The heat generated in the mantle is a result of decaying radioisotopes. The decay releases heat energy and radiates through soil, rocks and water in the surrounding region. Areas that are geologically younger will have higher amounts of radiating geothermal heat, such as the Pacific Rim’s Ring of Fire shown in the image to the left. Crust on the Ring of Fire is thinner with more active tectonic plates that break up and move water through the ground, heating it up. As the water rises to the surface, natural hot springs and geysers occur, such as Old Faithful at Yellowstone National Park. Most geothermal activity is located on the west coast, as shown in the image on the right.
An image of the Pacific Rim's Ring of Fire
An image of the continental U.S. and the areas with the most geothermal activity.
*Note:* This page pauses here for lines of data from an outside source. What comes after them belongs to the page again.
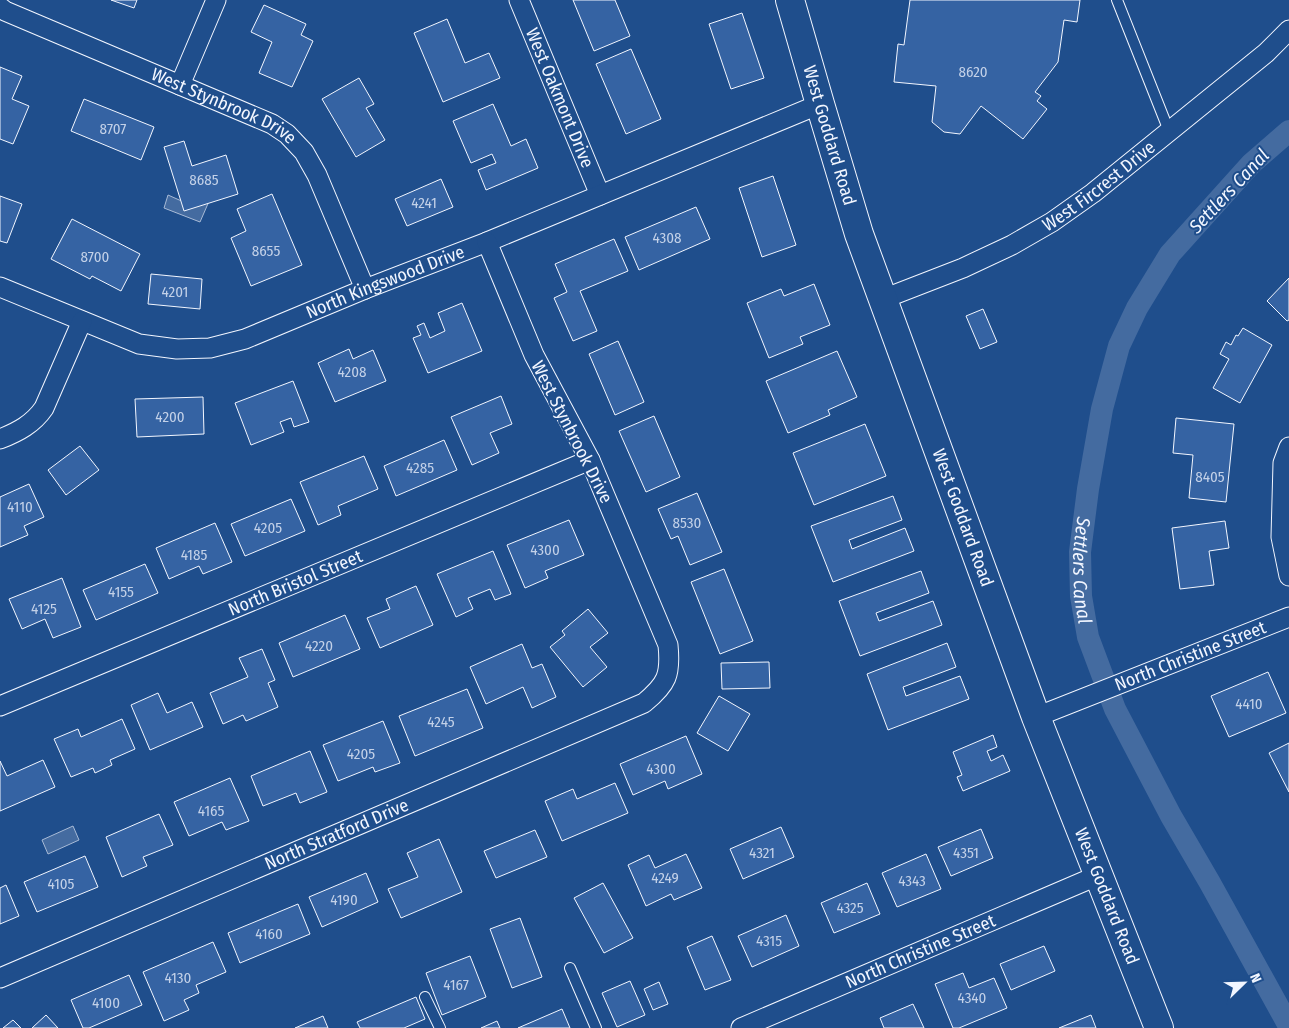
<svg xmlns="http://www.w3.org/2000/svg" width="1289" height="1028" font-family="'Fira Sans Condensed',sans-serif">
	<rect width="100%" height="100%" fill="#1f4e8c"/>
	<g fill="#446ba0" stroke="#a8bbd7">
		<path d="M168 195 186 203 210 199 200 222 164 208Z"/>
		<path d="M73 826 79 840 48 854 42 840Z"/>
	</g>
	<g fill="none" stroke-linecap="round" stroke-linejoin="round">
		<path stroke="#446ba0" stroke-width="22" id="s1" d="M1289 131 1251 164 1170 254 1137 308 1119 346 1102 409 1088 489 1080 552 1081 596 1088 637 1115 709 1171 816 1210 883 1289 1026"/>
	</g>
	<g fill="#3563a3" stroke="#f2f6ff">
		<path d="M111 0H137L134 8Z"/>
		<path d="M573 0H615L630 36 594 51Z"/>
		<path d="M910 0H1080L1077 22 1064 20 1058 62 1035 92 1041 96 1037 101 1047 109 1023 139 981 106 960 134 944 132 932 122 936 86 894 82 898 44 904 45Z"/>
		<path d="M264 5 306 24 301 35 313 41 292 87 259 73 272 42 251 32Z"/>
		<path d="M742 13 764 78 731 89 709 24Z"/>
		<path d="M447 19 465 63 489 53 500 78 443 102 414 33Z"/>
		<path d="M631 49 661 119 626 134 596 64Z"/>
		<path d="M0 67 22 76 12 99 29 106 13 144 0 139Z"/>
		<path d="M359 78 374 104 366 108 385 140 356 157 322 99Z"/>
		<path d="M84 99 154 127 141 160 71 131Z"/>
		<path d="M493 104 511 146 526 139 538 168 486 190 478 170 496 163 492 154 471 163 453 121Z"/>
		<path d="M184 141 192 166 226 155 238 194 184 211 164 147Z"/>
		<path d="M773 176 796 245 762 257 739 188Z"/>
		<path d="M441 179 453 207 407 226 395 199Z"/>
		<path d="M272 194 302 265 251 286 231 238 246 231 237 209Z"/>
		<path d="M0 196 22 204 7 243 0 241Z"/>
		<path d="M696 207 710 239 639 270 625 237Z"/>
		<path d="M72 219 140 254 121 291 92 276 90 279 51 259Z"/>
		<path d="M614 239 628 271 580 291 597 331 573 341 554 298 567 292 555 264Z"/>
		<path d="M151 274 202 279 200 309 148 304Z"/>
		<path d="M1289 278V320L1287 321 1267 301Z"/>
		<path d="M814 284 830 325 800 337 803 344 769 358 747 303 781 289 784 296Z"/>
		<path d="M462 303 482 351 428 373 413 338 421 335 417 326 424 323 430 338 445 331 438 313Z"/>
		<path d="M983 309 997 342 980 349 966 316Z"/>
		<path d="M1243 328 1272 345 1240 403 1213 388 1229 359 1220 354 1226 342 1231 345 1236 335 1238 336Z"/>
		<path d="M618 341 644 402 615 415 589 354Z"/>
		<path d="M349 349 353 359 373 350 386 381 335 402 318 363Z"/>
		<path d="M837 351 857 397 828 410 830 415 788 433 766 381Z"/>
		<path d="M293 381 309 422 294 427 291 418 280 422 284 432 251 445 235 403Z"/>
		<path d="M501 396 512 424 490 433 499 453 472 465 451 417Z"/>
		<path d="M203 397 204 434 137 437 135 399Z"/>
		<path d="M654 416 680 477 646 492 619 431Z"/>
		<path d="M1176 418 1234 424 1226 502 1189 498 1193 455 1173 453Z"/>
		<path d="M865 424 886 476 814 505 793 453Z"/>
		<path d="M444 440 457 470 396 496 384 466Z"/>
		<path d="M80 446 99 470 66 495 48 470Z"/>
		<path d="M364 456 378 489 338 506 341 515 318 525 300 482Z"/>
		<path d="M29 484 44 517 24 526 28 535 0 547V497Z"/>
		<path d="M697 493 722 552 690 565 678 536 671 539 658 509Z"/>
		<path d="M893 496 902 520 849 540 852 549 905 528 914 551 833 582 811 526Z"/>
		<path d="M291 499 305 531 245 556 231 524Z"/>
		<path d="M569 520 584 555 545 571 548 578 525 588 507 545Z"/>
		<path d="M1225 521 1229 548 1209 551 1214 585 1180 589 1172 528Z"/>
		<path d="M215 523 232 562 203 574 199 566 169 579 156 548Z"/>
		<path d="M493 551 511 594 495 600 490 589 468 598 473 609 456 617 437 574Z"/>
		<path d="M145 564 158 593 96 620 83 590Z"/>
		<path d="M724 569 753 641 720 654 691 582Z"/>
		<path d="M921 571 929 593 876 613 879 621 933 601 942 625 860 656 839 601Z"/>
		<path d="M62 578 81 627 53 638 45 619 22 629 9 599Z"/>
		<path d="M416 586 433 625 380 648 367 618 390 609 386 599Z"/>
		<path d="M588 609 608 633 590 647 607 667 583 687 550 647 565 635 562 631Z"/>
		<path d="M345 615 360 649 293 677 279 643Z"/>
		<path d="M947 643 956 667 903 687 906 696 960 676 969 699 888 730 867 674Z"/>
		<path d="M522 644 532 668 542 664 556 697 532 708 523 687 486 704 470 667Z"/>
		<path d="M262 649 275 680 268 683 278 707 246 721 243 715 223 724 210 693 248 677 239 658Z"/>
		<path d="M769 662 770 688 722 689 721 663Z"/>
		<path d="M1268 672 1286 713 1229 737 1211 696Z"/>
		<path d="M467 689 483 728 415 756 399 716Z"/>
		<path d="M158 693 167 713 192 702 203 727 150 750 131 705Z"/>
		<path d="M719 696 750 714 728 751 697 733Z"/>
		<path d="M122 719 135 749 110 760 112 765 95 773 93 768 71 777 54 739 78 729 81 737Z"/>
		<path d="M383 721 400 763 375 772 373 767 338 781 323 745Z"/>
		<path d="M993 735 997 747 987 751 991 761 1003 755 1010 771 963 791 957 777 962 775 953 752Z"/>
		<path d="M686 736 702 774 668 789 665 781 633 795 620 764Z"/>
		<path d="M1289 743V792L1269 753Z"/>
		<path d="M310 751 327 792 300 803 296 793 263 806 251 776Z"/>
		<path d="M43 760 55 787 0 811V761L7 776Z"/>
		<path d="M230 778 249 821 226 830 222 822 189 836 174 802Z"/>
		<path d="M615 783 628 813 562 841 545 801 573 789 577 799Z"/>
		<path d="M159 814 173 845 143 857 147 866 122 877 106 837Z"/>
		<path d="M781 827 794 857 743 879 730 849Z"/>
		<path d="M981 829 993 858 951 876 938 847Z"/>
		<path d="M535 830 547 857 496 878 484 851Z"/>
		<path d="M439 839 462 892 401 918 388 889 418 877 407 853Z"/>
		<path d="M686 854 702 888 674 900 671 894 646 906 628 865 649 855 655 868Z"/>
		<path d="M926 854 941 889 897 907 882 873Z"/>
		<path d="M85 856 98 887 37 912 24 882Z"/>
		<path d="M366 873 378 902 322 927 309 897Z"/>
		<path d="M603 883 633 938 604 953 574 898Z"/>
		<path d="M867 883 880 914 834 933 821 903Z"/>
		<path d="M6 885 19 916 0 924V888Z"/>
		<path d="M298 904 310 934 240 963 228 933Z"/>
		<path d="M786 915 799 946 752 967 738 936Z"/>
		<path d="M520 918 542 977 512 988 490 929Z"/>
		<path d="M712 936 731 980 705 990 687 947Z"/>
		<path d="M213 942 226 972 196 985 199 993 184 1000 189 1010 164 1021 143 972Z"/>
		<path d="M1044 946 1055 971 1011 990 1000 964Z"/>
		<path d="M470 956 486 997 442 1015 426 973Z"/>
		<path d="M963 973 969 988 994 978 1007 1008 959 1028H953L935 984Z"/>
		<path d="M129 975 142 1005 89 1028H83L71 1000Z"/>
		<path d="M630 981 645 1015 617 1027 602 993Z"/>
		<path d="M659 982 668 1004 653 1010 644 989Z"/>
		<path d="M416 997 425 1019 404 1028H360L357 1022Z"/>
		<path d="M913 1004 924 1028H884L880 1018Z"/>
		<path d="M562 1009 570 1028H518Z"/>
		<path d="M46 1015 58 1028H32Z"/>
		<path d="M1091 1015 1096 1028H1059Z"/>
		<path d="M323 1016 328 1028H295Z"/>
		<path d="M13 1020 21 1028H3Z"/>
		<path d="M497 1021 500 1028H481Z"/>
	</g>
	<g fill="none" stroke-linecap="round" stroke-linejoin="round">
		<g stroke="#f2f6ff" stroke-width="12">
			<g id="lane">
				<path d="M1117 0 1169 131"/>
				<path d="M570 968 596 1028"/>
				<path d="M425 997 440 1028"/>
			</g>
		</g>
		<g stroke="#f2f6ff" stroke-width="21">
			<g id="street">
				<path id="s2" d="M519 0 600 195"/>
				<path id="s3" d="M0 7 5 11 272 124 287 134 304 152 317 175 365 289"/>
				<path d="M180 85 216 0"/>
				<path id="s4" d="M0 287 139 344 177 349 210 348 245 339 365 289 487 242 820 104"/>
				<path id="s5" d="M883 299 963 268 1012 245 1052 222 1093 193 1266 53 1289 30"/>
				<path d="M0 439C18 432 33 424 44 408L82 321"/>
				<path d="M1289 447 1283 463 1281 537 1289 576"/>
				<path id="s6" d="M0 706 590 460"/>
				<path id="s7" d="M1036 717 1289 617"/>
				<path id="s8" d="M0 978 644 703C667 684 671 675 668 645L590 460 534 355 487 242"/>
				<path id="s9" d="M741 1028 1099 875"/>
			</g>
		</g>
		<g stroke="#f2f6ff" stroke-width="30">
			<g id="secondary">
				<path id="s10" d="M790 0 820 104 859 234 1036 717 1159 1028"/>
			</g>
		</g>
		<use href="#lane" stroke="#1f4e8c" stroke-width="10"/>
		<use href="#street" stroke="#1f4e8c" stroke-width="19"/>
		<use href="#secondary" stroke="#1f4e8c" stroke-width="28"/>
	</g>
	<g text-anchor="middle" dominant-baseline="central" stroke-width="4" stroke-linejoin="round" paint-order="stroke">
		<g font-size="15" fill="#c3d1e8">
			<text x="973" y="72">8620</text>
			<text x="113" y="129">8707</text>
			<text x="204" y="180">8685</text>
			<text x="424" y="203">4241</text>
			<text x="667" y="238">4308</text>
			<text x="266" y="251">8655</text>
			<text x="95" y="257">8700</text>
			<text x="175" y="292">4201</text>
			<text x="352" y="372">4208</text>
			<text x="170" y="417">4200</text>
			<text x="420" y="468">4285</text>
			<text x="1210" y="477">8405</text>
			<text x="20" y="507">4110</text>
			<text x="687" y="523">8530</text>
			<text x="268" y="528">4205</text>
			<text x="545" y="550">4300</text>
			<text x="194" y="555">4185</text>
			<text x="121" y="592">4155</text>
			<text x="44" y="609">4125</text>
			<text x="319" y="646">4220</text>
			<text x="1249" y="704">4410</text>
			<text x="441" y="722">4245</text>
			<text x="361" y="754">4205</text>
			<text x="661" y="769">4300</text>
			<text x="211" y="811">4165</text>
			<text x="762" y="853">4321</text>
			<text x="966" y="853">4351</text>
			<text x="665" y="878">4249</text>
			<text x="912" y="881">4343</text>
			<text x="61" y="884">4105</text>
			<text x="344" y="900">4190</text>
			<text x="850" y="908">4325</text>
			<text x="269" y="934">4160</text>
			<text x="769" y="941">4315</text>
			<text x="178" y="978">4130</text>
			<text x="456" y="985">4167</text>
			<text x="972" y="998">4340</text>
			<text x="106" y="1003">4100</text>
		</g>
		<g font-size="18" fill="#f2f6ff" stroke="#1f4e8c">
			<text stroke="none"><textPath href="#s2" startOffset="106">West Oakmont Drive</textPath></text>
			<text stroke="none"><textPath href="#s3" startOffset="245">West Stynbrook Drive</textPath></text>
			<text stroke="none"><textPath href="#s10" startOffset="141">West Goddard Road</textPath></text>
			<text stroke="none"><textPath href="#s5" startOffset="245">West Fircrest Drive</textPath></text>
			<text stroke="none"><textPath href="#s4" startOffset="409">North Kingswood Drive</textPath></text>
			<text transform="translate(572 432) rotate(63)">West Stynbrook Drive</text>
			<text stroke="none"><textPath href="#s10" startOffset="546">West Goddard Road</textPath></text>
			<text stroke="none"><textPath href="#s6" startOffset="320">North Bristol Street</textPath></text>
			<text stroke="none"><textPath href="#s7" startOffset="166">North Christine Street</textPath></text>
			<text stroke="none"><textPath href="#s8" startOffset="366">North Stratford Drive</textPath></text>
			<text stroke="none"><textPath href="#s10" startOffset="951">West Goddard Road</textPath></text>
			<text stroke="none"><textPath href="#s9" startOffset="195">North Christine Street</textPath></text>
		</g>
		<g font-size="19" font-style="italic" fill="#f2f6ff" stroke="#1f4e8c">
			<text transform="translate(1229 191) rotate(-47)">Settlers Canal</text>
			<text stroke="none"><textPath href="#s1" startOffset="505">Settlers Canal</textPath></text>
		</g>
	</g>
	<g transform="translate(1244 983) rotate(67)" stroke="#1f4e8c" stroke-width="4" paint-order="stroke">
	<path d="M0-4L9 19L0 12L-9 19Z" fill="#f2f6ff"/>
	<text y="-8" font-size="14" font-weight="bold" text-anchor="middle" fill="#f2f6ff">N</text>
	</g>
</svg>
There are three basic designs. Although different in their approaches, all methods accomplish the same goal: to pull hot water and steam from the ground, use it, and then return the cooled water to the ground. This prolongs the life of the energy source making it more sustainable. Below are images displaying the three main designs used in geothermal energy systems, as described by the U.S. Dept. of Energy:
The simplest design is known as dry steam where the steam goes directly through the turbine, then into a condenser where the steam is condensed into water. In a second approach, very hot water is depressurized or "flashed" into steam which can then be used to drive the turbine.
In the third approach, called a binary cycle system, the hot water is passed through a heat exchanger, where it heats a second liquid—such as isobutane—in a closed loop. Isobutane boils at a lower temperature than water, so it is more easily converted into steam to run the turbine.